Andrew Sullivan, reflecting on conservativism in the 1990s:
This split in the character of conservativism sounds strangely familiar...
A society able to devote itself to the core question of perjury in a civil suit and to enjoy Seinfeld and the Simpsons: isn't that kind of era what conservatives really want?
Not all of them, I found out. For those conservatives deeply troubled by modernity and its pleasures, for those who see war and conflict as key motivators for civic virtue, a society pretty happy with itself, and a government actually running a surplus with no wars, is a problem. It saps "national greatness"...
There are conservatives who are always girded for war or suspect all peace as some kind of hidden war; and those who are happy at peace, grateful for its blessings and hopeful that it will last.
This split in the character of conservativism sounds strangely familiar...

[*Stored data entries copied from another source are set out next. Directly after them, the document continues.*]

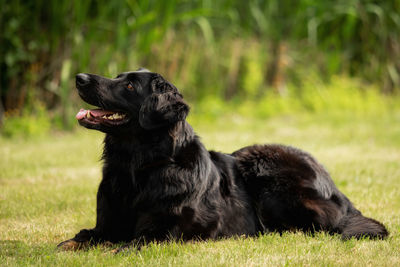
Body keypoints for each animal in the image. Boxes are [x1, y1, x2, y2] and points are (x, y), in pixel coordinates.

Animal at [57, 68, 388, 251]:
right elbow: (78, 239)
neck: (137, 167)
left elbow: (130, 245)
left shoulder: (165, 229)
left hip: (265, 169)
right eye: (117, 77)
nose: (79, 77)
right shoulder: (107, 226)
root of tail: (334, 185)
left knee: (324, 222)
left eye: (128, 86)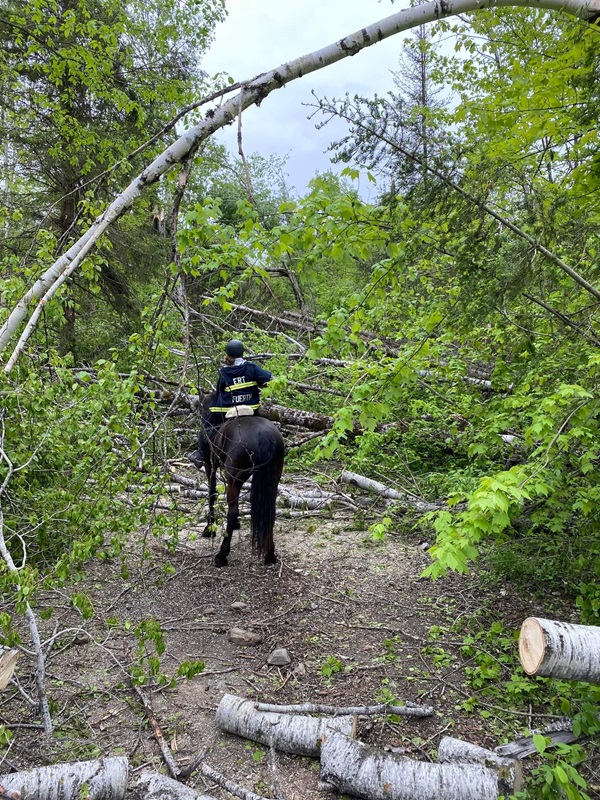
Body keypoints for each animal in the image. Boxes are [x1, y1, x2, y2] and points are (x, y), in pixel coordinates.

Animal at [197, 400, 285, 567]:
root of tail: (265, 435)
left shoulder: (210, 465)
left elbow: (212, 493)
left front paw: (209, 529)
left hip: (234, 478)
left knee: (232, 511)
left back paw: (222, 555)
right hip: (272, 479)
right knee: (269, 512)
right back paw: (270, 554)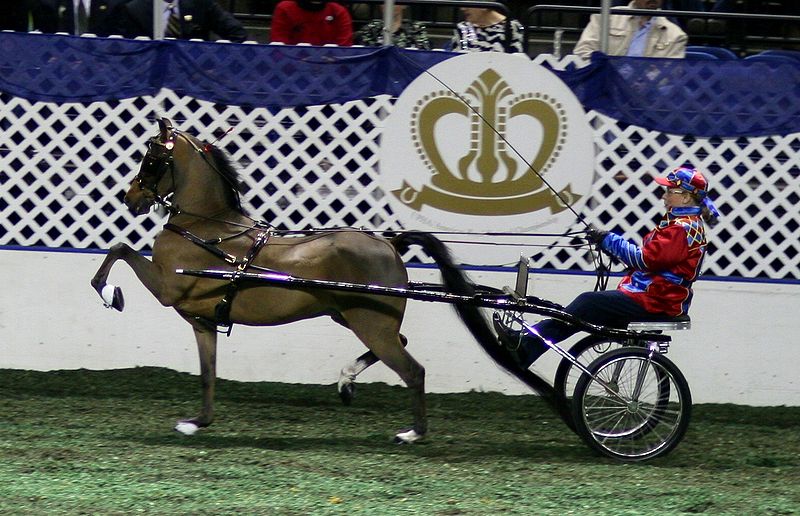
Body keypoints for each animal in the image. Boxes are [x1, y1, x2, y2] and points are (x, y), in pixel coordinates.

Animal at [90, 118, 504, 443]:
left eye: (151, 160)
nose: (130, 198)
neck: (207, 228)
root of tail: (388, 242)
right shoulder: (202, 321)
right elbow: (208, 375)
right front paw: (198, 423)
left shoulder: (165, 285)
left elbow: (119, 248)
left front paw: (111, 293)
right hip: (356, 318)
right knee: (400, 343)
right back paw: (346, 381)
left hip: (370, 324)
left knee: (412, 370)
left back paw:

Now is the winter of our discontent
Made glorious summer by this sun of York;
And all the clouds that lour'd upon our house
In the deep bosom of the ocean buried.
Now are our brows bound with victorious wreaths;
Our bruised arms hung up for monuments;
Our stern alarums chang'd to merry meetings,
Our dreadful marches to delightful measures...

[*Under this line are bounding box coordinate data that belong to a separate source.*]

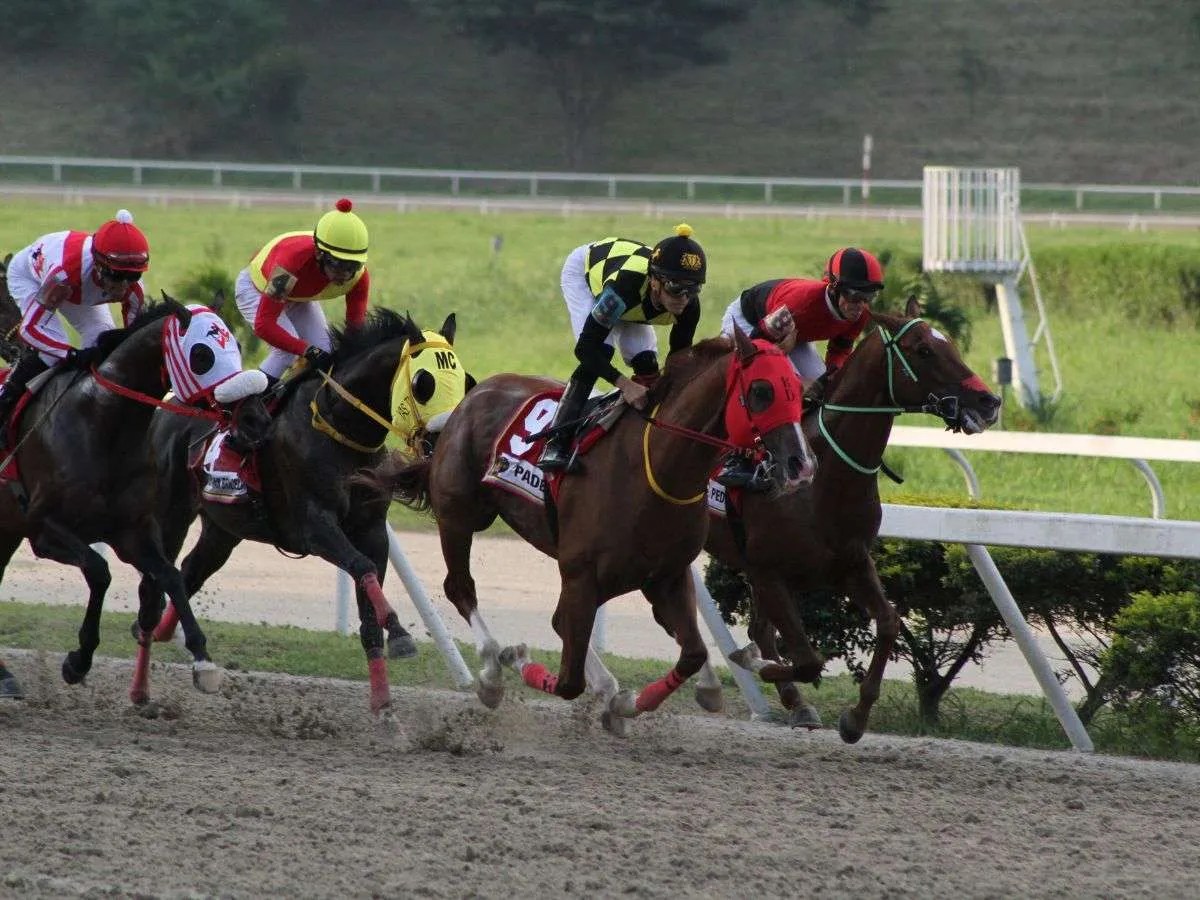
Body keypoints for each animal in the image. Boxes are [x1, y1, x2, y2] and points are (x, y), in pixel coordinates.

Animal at [0, 300, 241, 710]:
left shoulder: (133, 531)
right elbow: (100, 571)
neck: (104, 423)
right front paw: (78, 661)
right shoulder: (44, 529)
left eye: (236, 345)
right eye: (202, 355)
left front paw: (203, 661)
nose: (251, 408)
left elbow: (170, 576)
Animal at [146, 309, 468, 720]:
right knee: (163, 573)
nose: (443, 441)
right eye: (423, 382)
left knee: (190, 571)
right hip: (171, 513)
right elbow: (361, 566)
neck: (339, 431)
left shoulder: (371, 529)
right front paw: (400, 632)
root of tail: (166, 409)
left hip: (224, 529)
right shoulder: (313, 527)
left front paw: (384, 705)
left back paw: (172, 638)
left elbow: (369, 600)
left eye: (465, 380)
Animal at [362, 328, 816, 734]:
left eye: (797, 388)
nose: (802, 464)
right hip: (460, 515)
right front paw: (517, 658)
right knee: (461, 588)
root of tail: (468, 399)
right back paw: (492, 672)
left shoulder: (666, 575)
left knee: (560, 621)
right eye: (761, 391)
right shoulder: (582, 572)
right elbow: (567, 682)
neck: (656, 468)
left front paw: (630, 703)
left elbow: (692, 654)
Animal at [700, 300, 1003, 744]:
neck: (824, 479)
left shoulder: (850, 564)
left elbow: (890, 622)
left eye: (947, 342)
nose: (989, 402)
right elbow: (806, 659)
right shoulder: (769, 571)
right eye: (923, 350)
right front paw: (760, 667)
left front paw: (856, 718)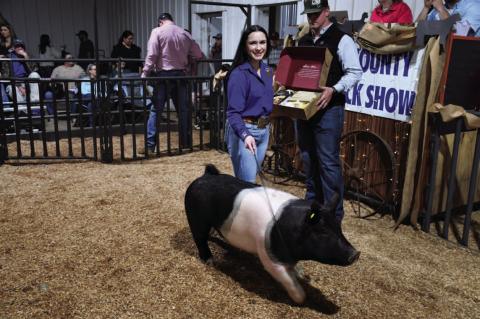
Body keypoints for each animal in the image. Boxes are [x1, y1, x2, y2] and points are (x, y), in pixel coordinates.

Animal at [186, 165, 358, 304]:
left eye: (338, 227)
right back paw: (210, 261)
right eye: (322, 231)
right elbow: (284, 276)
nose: (356, 254)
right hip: (196, 218)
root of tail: (204, 176)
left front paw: (302, 274)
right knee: (199, 238)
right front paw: (301, 299)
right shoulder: (268, 253)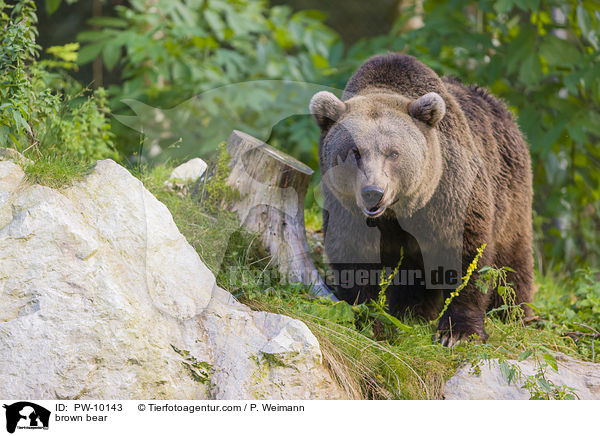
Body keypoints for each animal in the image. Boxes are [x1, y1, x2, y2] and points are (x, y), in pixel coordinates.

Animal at [312, 52, 532, 346]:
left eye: (393, 153)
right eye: (354, 152)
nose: (373, 192)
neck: (398, 213)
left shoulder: (449, 196)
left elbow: (467, 256)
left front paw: (458, 332)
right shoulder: (346, 210)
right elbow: (353, 257)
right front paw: (366, 318)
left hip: (511, 194)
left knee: (512, 262)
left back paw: (514, 313)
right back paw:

But I,--that am not shap'd for sportive tricks,
Nor made to court an amorous looking-glass;
I, that am rudely stamp'd, and want love's majesty
To strut before a wanton ambling nymph;
I, that am curtail'd of this fair proportion,
Cheated of feature by dissembling nature,
Deform'd, unfinish'd, sent before my time
Into this breathing world scarce half made up,
And that so lamely and unfashionable
That dogs bark at me as I halt by them;--
Why, I, in this weak piping time of peace,
Have no delight to pass away the time,
Unless to spy my shadow in the sun,
And descant on mine own deformity:
And therefore,--since I cannot prove a lover,
To entertain these fair well-spoken days,--
I am determined to prove a villain,
And hate the idle pleasures of these days.